Since the ghosts appear in the phase-encode direction, one could also resolve the artifact by swapping the frequency and phase-encode directions or using an in-plane rotation. While this approach may be useful during the scan (at the expense of additional breath-hold), it is only effective if the artifact is immediately identified, which depends on the skill of the operator. The CSF artifact is rather small, unlike larger breathing or motion-related artifacts, and is less well recognized as an artifact. In the example shown in Fig. 3a, the patient had a history of sarcoidosis. In this case a hyperenhanced region, which is not subendocardial and resembles the CSF artifact, might suggest cardiac involvement. Failure to resolve this case could have resulted in a misdiagnosis.
CSF ghost artifacts were not evident in the in vivo B1-map estimates, for several reasons. The reference images are acquired with a reduced flip angle readout after the magnetization is almost recovered, so that the intensities are almost proton density-weighted with little T1 contrast. Furthermore, there is a significantly reduced transient during the approach to steady state. Therefore, the blood and myocardial signals are stronger than the CSF signal. Additionally, the B1-map estimates use spatial smoothing, which further reduces any contribution due to a small artifact structure.
The effectiveness of B1-weighted phased-array combining in suppressing artifacts depends on the coil sensitivity roll-off, with greater suppression for smaller coils. The cardiac surface coil arrays used for this application were well suited for this purpose. Larger torso coils may not have enough roll-off to provide adequate artifact suppression for FOV/2 ghosts.
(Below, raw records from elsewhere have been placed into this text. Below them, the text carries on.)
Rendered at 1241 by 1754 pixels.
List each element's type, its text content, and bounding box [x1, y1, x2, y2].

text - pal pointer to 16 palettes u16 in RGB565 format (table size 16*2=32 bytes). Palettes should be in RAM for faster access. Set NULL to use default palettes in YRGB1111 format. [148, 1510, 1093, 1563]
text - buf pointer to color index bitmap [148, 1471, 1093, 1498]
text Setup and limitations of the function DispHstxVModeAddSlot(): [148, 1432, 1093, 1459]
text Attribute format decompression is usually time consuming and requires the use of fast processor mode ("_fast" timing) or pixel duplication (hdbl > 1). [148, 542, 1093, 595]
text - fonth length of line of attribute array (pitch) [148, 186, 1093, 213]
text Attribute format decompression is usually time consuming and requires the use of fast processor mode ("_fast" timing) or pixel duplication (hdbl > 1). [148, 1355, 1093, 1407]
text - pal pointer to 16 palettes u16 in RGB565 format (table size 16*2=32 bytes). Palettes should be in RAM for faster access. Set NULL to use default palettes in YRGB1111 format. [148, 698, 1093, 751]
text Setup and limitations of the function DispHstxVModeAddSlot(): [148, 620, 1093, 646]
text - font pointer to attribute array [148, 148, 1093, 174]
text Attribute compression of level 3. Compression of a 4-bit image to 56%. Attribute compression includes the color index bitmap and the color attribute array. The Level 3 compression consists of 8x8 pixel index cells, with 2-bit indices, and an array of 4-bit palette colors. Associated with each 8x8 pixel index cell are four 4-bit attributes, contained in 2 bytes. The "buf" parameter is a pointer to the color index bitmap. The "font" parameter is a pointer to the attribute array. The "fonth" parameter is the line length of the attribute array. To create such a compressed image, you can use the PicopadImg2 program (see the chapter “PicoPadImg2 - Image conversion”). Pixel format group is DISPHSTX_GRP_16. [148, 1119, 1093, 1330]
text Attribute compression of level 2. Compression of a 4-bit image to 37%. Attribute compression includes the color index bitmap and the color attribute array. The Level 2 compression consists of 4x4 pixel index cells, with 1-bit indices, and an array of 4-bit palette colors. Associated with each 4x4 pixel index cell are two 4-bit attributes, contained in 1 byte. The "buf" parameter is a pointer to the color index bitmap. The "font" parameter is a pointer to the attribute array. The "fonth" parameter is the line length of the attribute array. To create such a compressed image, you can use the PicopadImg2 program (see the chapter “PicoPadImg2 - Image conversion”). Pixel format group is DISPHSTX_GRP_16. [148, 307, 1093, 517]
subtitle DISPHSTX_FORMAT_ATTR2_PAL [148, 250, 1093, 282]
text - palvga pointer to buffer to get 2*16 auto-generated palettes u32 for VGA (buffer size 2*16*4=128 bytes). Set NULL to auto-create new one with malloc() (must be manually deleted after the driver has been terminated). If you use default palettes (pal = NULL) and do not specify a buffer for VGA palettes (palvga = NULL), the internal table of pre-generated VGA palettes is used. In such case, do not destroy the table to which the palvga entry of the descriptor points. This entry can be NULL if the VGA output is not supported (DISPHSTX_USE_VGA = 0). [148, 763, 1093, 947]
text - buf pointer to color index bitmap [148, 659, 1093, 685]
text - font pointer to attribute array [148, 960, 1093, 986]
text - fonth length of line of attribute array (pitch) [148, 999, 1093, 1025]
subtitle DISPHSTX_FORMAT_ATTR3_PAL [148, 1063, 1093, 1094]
Hyperenhancement imaging of myocardial infarction using IR sequences with a breath-held, segmented acquisition may lead to an artifact in regions with long T1 (such as CSF) due to oscillations in the transient approach to steady state. B1-weighted phased-array combined phase-sensitive reconstruction provides an inherent degree of artifact suppression that is shown to effectively mitigate this artifact.